With the United States gradually ramping up testing for the coronavirus, there has been a sharp, expected increase in the number of cases of COVID-19 disease. The individuals tested will learn whether they are infected, but, paradoxically, the public—and public health officials—will not know whether the total results are encouraging or discouraging. This is because the rates of the coronavirus infectivity and mortality will remain poorly understood. And without such information, it is impossible to predict, accurately, the percentage of Americans who have been or are likely to become infected, and of those infected how many will be asymptomatic, have a relatively mild, flu-like disease, become critically ill, or die.
Worst-case scenarios are, by definition, intended to depict extreme events before taking into account effective mitigation strategies, such as social distancing.
Also important, it will be hard to know when we can begin to reduce the restrictions on Americans’ activities.
New York Times investigative reporter James Glanz and his colleagues have reported that the driving force for growth in COVID-19 in the U.S are Americans with mild symptoms who are carrying and spreading the virus without being aware that they have it. Their March 20th article estimates the number of undetected cases at 11 times more than those officially reported, and Jane Qiu wrote on March 20th in the journal Nature, preliminary estimates of these covert cases suggest they might comprise 60 percent of all infections.
In February, the CDC considered various possible scenarios for how the outbreak would progress, based on characteristics of the virus, including crude estimates of infectiousness and severity of the illness. Its “worst case” was shocking, indeed, with the possibility of more than 200 million Americans infected, 2.4 million to 21 million potentially requiring hospitalization, and as many as 200, 000 to 1.7 million dying. This scenario was worse than the 1918 Spanish Flu pandemic, which globally infected 500 million people (one-third of the world’s population) and killed at least 50 million people worldwide and 675,000 in the United States alone. The CDC’s worst-case scenario would crush the nation’s medical system, which has only about 925,000 staffed hospital beds, with less than a tenth of those available for the critically ill.
Worst-case scenarios are, by definition, intended to depict extreme events before taking into account effective mitigation strategies, such as social distancing. But coronavirus testing of statistically appropriate population samples will be necessary for information essential to the management of the pandemic and offer critical information about important, disease-causing characteristics of this particular virus that are essential to formulating policies to control and predict the spread of COVID-19.
CRITICAL DATA FOR CRITICAL QUESTIONS
How many people of various ages, sex, ethnicities, and other demographic characteristics in the population became infected? How many remain asymptomatic, and how many have symptoms? Of those with symptoms, how many cases are mild, require hospitalization, or are fatal? How readily is it transmitted from person to person? How many people will an infected person subsequently infect? What is the length of the incubation period and the usual course of the disease? How long does post-infection immunity to infection persist?
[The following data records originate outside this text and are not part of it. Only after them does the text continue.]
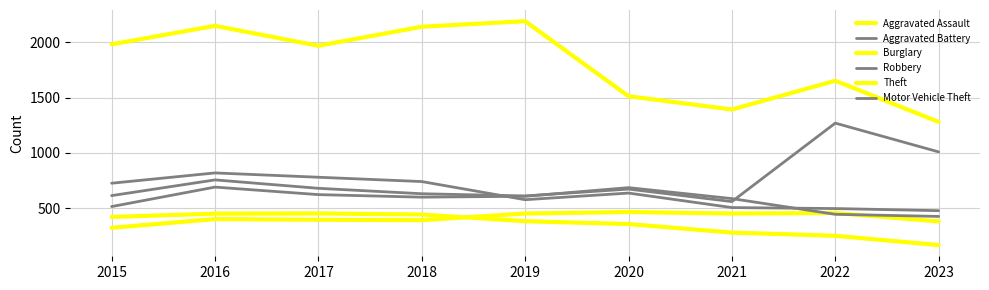

Reading left to right, transcribe all the data shown in this chart.

Aggravated Assault: 323	402	396	392	452	466	452	457	381
Aggravated Battery: 515	691	623	600	608	686	587	445	426
Burglary: 421	451	453	443	383	357	280	251	167
Robbery: 726	819	780	741	577	637	506	497	478
Theft: 1981	2148	1968	2140	2190	1512	1392	1652	1280
Motor Vehicle Theft: 614	756	680	631	611	673	560	1269	1009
The U.S. government has been slow and inept at developing and distributing coronavirus tests and obtaining timely test results, which has wasted valuable time and delayed effective disease prevention and treatment.
These are all questions that epidemiologists and legislators cannot answer right now—and they are the questions that should inform what the next 4-12 weeks look like for Americans.
The coronavirus test kits currently available in the U.S. can provide only part of the puzzle. They detect only certain coronavirus genetic fragments (RNA). Thus, in trying to ascertain what proportion of the population has had any degree of infection (asymptomatic, mild, or more serious), such post-recovery testing will yield “false negatives” because the body clears these genetic fragments after recovery. That distorts our understanding of infection and case fatality rates because accurate calculation of rates requires a true denominator. And the absence of knowledge of those rates blurs our understanding of how successful mitigation measures have been.
Answers to the missing part of the puzzle will need to come from so-called “serological tests” that measure anti-coronavirus antibodies in the blood and reveal whether a person has been infected with the coronavirus and recovered. (Antibodies arise approximately 10-14 days after infection.)
Serological tests are currently being used in Singapore and China, and are under development by the CDC. Their availability and application to a statistically appropriate sample of Americans will provide essential data on how widespread and pervasive in the U.S. COVID-19 infections have been. Understanding the percentage of the population that has been infected—and, subsequently, developed antibodies to the virus—is a critical factor in determining the likely course of the epidemic and the best approaches to managing it.
The U.S. government has been slow and inept at developing and distributing coronavirus tests and obtaining timely test results, which has wasted valuable time and delayed effective disease prevention and treatment. The federal government should avoid further missteps by aggressively conducting population studies with both coronavirus testing and serological assays for antibodies. Only then will a better understanding of the epidemiological characteristics of COVID-19 enable us to slow its spread, and ultimately, know when we can begin to roll back painful restrictions on Americans’ daily lives.